Web document revisions
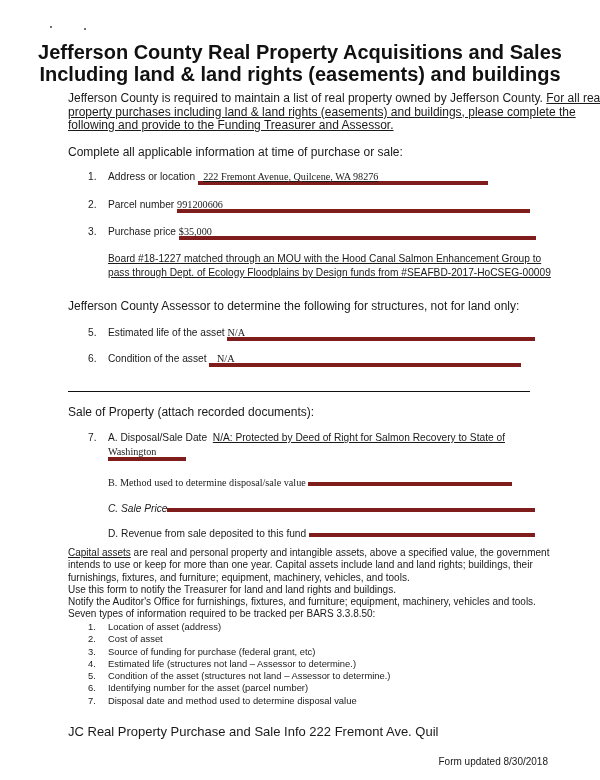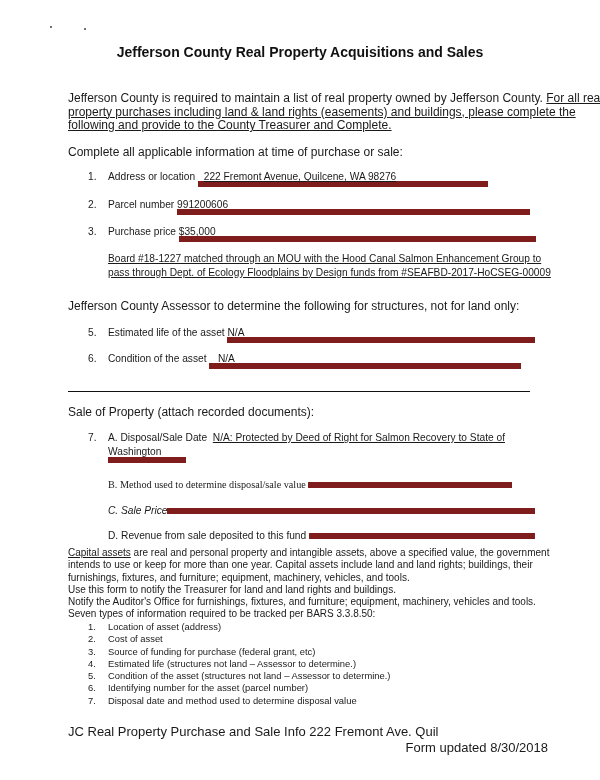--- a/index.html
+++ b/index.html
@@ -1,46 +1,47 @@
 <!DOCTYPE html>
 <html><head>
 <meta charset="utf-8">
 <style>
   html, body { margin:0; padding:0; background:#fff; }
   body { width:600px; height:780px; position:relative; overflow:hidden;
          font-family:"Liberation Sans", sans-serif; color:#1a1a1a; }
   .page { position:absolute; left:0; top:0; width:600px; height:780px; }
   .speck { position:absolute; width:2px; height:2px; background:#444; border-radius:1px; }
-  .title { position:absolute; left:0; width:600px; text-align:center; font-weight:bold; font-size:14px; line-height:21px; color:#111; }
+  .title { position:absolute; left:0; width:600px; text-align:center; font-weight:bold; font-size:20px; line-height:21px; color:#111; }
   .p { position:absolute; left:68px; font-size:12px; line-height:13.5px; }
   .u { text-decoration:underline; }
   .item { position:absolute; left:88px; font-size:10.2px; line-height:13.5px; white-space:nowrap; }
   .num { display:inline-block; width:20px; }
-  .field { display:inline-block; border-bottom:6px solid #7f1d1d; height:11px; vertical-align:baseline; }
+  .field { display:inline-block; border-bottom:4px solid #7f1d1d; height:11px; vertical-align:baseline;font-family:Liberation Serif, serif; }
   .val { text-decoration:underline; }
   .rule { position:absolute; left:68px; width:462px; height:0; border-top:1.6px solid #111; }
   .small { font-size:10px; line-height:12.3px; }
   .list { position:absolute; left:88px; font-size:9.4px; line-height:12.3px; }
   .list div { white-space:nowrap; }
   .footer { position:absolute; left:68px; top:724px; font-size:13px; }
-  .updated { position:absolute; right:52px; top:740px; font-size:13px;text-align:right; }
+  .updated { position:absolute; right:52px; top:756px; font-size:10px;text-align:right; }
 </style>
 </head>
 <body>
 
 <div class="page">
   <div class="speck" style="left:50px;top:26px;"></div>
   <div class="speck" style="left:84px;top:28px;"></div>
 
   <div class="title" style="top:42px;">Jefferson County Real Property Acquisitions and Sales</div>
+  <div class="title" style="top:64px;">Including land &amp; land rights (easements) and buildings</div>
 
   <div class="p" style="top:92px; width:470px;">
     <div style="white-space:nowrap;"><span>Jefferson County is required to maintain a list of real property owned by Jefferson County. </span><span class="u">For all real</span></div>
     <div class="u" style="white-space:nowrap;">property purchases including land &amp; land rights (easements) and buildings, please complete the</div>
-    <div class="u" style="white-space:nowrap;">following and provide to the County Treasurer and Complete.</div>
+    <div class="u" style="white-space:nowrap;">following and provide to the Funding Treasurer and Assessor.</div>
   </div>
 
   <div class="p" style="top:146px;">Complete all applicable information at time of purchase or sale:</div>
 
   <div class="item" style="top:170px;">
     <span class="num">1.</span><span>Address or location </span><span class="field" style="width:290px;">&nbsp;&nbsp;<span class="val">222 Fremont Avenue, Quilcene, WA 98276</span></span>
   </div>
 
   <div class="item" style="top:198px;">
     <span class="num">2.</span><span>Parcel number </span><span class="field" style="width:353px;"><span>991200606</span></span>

EXERCISE GOAL: Search the records for the word "block". Copy each line where it appears.

TASK RESULT:
   .num { display:inline-block; width:20px; }
-  .field { display:inline-block; border-bottom:6px solid #7f1d1d; height:11px; vertical-align:baseline; }
+  .field { display:inline-block; border-bottom:4px solid #7f1d1d; height:11px; vertical-align:baseline;font-family:Liberation Serif, serif; }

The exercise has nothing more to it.